La Guerre civile en France, rédigée par Karl Marx en anglais au mois de mai 1871 au nom du Conseil général de l’Association internationale des travailleurs, a été publiée pour la première fois en juin 1871. Plusieurs tirages de ce texte eurent lieu en 1871, et il fut rapidement traduit dans une dizaine de langues dès l’année qui suivit. En langue française, la première traduction a paru en juillet et septembre 1871 dans L’Internationale à Bruxelles. Il fut également traduit par Charles Longuet en 1901, sous le nom La Commune de Paris, mais aussi par Amédée Dunois en 1924. Le texte fut repris par l’Institut Marx-Engels-Lénine en 1933, dans une nouvelle traduction anonyme éditée par le Bureau d’éditions et révisée en 1936. Nous nous basons sur cette version pour établir cette édition, notamment en reprenant certaines notes de l’Institut. Le texte original figure également dans l’édition Marx-Engels-Gesamtausgabe I/22.

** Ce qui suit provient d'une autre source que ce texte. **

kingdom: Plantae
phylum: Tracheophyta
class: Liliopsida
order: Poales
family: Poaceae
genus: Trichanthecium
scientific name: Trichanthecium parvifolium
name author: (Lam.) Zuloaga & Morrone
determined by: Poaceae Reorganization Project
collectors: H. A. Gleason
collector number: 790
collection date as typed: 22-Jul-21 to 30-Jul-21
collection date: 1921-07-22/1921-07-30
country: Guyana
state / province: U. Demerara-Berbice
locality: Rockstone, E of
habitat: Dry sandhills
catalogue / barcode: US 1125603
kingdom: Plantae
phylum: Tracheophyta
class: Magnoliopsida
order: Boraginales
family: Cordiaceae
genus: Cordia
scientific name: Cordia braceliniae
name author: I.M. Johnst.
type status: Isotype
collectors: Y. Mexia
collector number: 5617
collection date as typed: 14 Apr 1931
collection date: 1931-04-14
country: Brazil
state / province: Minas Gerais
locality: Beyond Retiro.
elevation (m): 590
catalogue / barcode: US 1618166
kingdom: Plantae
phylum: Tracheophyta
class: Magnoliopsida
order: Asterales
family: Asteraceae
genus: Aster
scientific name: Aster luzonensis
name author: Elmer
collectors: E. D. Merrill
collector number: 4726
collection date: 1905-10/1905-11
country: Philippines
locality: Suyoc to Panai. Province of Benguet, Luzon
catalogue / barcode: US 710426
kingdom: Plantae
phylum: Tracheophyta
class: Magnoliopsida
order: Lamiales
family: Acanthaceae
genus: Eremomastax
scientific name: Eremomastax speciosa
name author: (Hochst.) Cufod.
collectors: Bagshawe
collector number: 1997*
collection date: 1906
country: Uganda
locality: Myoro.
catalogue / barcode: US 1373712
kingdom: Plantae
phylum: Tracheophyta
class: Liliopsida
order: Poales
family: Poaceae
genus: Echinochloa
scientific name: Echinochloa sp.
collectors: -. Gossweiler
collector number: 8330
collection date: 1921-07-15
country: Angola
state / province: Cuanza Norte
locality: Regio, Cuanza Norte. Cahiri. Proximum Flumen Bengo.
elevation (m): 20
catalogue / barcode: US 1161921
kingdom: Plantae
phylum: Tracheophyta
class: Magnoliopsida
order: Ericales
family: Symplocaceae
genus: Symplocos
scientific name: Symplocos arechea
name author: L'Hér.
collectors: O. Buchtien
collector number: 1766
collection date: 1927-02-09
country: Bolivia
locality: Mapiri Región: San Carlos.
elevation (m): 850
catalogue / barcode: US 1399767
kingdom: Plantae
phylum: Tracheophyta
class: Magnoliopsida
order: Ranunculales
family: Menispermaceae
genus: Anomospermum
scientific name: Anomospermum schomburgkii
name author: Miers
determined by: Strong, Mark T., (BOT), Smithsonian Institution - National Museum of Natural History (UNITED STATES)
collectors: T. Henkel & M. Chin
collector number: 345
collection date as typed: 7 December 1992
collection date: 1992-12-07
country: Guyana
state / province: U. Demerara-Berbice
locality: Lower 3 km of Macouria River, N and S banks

Le propos introductif de Friedrich Engels à La Guerre civile en France de Karl Marx a, quant à lui, été écrit le 18 mars 1891 à Londres et publié la même année pour l’édition allemande de La Guerre civile en France célébrant le 20e anniversaire de la Commune de Paris. La traduction de ce texte est également celle établie en 1936 par l’Institut Marx-Engels-Lénine pour le Bureau d’éditions.